# SELECTED PASSAGE:
- Opening Delimiter -

The company's two principal brands are its own Bulmers cider, which is sold worldwide, and Strongbow, which is sold across Europe, the US & Canada, Oceania and East Asia. The company is owned by Heineken N.V. H. P. Bulmer makes 65% of the five hundred million litres of cider sold annually in the United Kingdom and the bulk of the UK's cider exports.
The firm's primary competitor is the Irish C&C Group with its Magners brand (which also holds the licence to the Bulmers brand name in Ireland only).

==History==
===Formation===
The founder was Henry Percival "Percy" Bulmer, the twenty-year-old son of the rector at Credenhill, the Reverend Charles H. Bulmer and his wife Mary. He is said to have taken his mother's advice to make a career in food or drink, "because neither ever go out of fashion".

Using apples from the orchard at his father's rectory and an old stone press on the farm next door, Percy Bulmer made the first cider, upon which the family fortune would be made.

- Closing Delimiter -

# Chart-based quiz items:
- Opening Delimiter -

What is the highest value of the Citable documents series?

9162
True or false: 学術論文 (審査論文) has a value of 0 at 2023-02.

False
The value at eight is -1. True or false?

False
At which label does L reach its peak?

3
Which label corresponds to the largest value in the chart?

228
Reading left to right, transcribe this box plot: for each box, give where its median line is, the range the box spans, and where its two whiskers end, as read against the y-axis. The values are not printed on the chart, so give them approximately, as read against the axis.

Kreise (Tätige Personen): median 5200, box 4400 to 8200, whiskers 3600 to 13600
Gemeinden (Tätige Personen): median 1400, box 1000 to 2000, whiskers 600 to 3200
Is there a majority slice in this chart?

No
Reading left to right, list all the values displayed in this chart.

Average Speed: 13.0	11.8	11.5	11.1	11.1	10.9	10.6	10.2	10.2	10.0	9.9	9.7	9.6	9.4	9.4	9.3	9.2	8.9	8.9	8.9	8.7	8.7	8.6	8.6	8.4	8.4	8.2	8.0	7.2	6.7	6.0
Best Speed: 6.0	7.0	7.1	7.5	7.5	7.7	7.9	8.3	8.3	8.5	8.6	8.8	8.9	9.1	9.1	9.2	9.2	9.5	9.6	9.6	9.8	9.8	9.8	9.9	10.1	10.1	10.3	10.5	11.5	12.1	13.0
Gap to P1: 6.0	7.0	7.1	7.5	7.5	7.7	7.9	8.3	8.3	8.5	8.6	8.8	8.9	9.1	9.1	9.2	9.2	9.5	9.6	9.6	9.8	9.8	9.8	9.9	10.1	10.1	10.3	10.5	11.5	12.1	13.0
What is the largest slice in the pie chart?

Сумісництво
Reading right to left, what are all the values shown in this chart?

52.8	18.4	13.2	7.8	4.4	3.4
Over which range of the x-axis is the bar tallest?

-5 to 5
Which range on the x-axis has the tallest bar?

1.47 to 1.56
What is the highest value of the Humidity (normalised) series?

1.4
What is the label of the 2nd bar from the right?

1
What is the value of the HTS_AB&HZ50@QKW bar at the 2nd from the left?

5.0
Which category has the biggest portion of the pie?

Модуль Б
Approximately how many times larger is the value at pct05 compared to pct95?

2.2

- Closing Delimiter -

# WHAT THIS EXERCISE ASKS:
1) Answer these questions using the passage on H. P. Bulmer.
(a) What share of the cider sold annually in the United Kingdom does H. P. Bulmer make?
(b) Under which brand does the firm's primary competitor sell its cider?
(c) Where did the apples for Percy Bulmer's first cider come from?
2) Continue the passage on H. P. Bulmer's history, beginning after its final sentence.

# RESULTS FOR THE EXERCISE:
1)
(a) 65%, of the five hundred million litres sold each year.
(b) Magners, from the Irish C&C Group.
(c) The orchard at his father's rectory.

2)
In 1889, on leaving King's College, Cambridge, his elder brother Fred (Edward Frederick Bulmer), turned down the offer of a post as tutor to the children of the King of Siam to join Percy in his fledgling cider business.

With a £1,760 loan from their father, the brothers bought an 8 acre field just outside the city and built their first cider mill. It was little more than a barn compared to the huge modern stainless-steel computer-controlled cider-making plant that has grown up on a 75 acre site nearby.

Cider-making was then an unpredictable activity, the natural fermentation process being achieved by yeast contained within apples; this meant that the cider often became sour. It was a college friend of Fred's, Dr Herbert Durham, who, in the 1890s, isolated a wild yeast to create the first pure cider yeast culture, which would ensure that fermentations were consistent. This was the start of commercial cider-making.

Bulmers was first granted the Royal Warrant in 1911 and continues today as Cider Maker to His Majesty the King. It was incorporated as a private company on 27 June 1918. It described its cider as "The White Wine of England".

Percy Bulmer died in 1919, aged 52.

Strongbow was brought in from 1960.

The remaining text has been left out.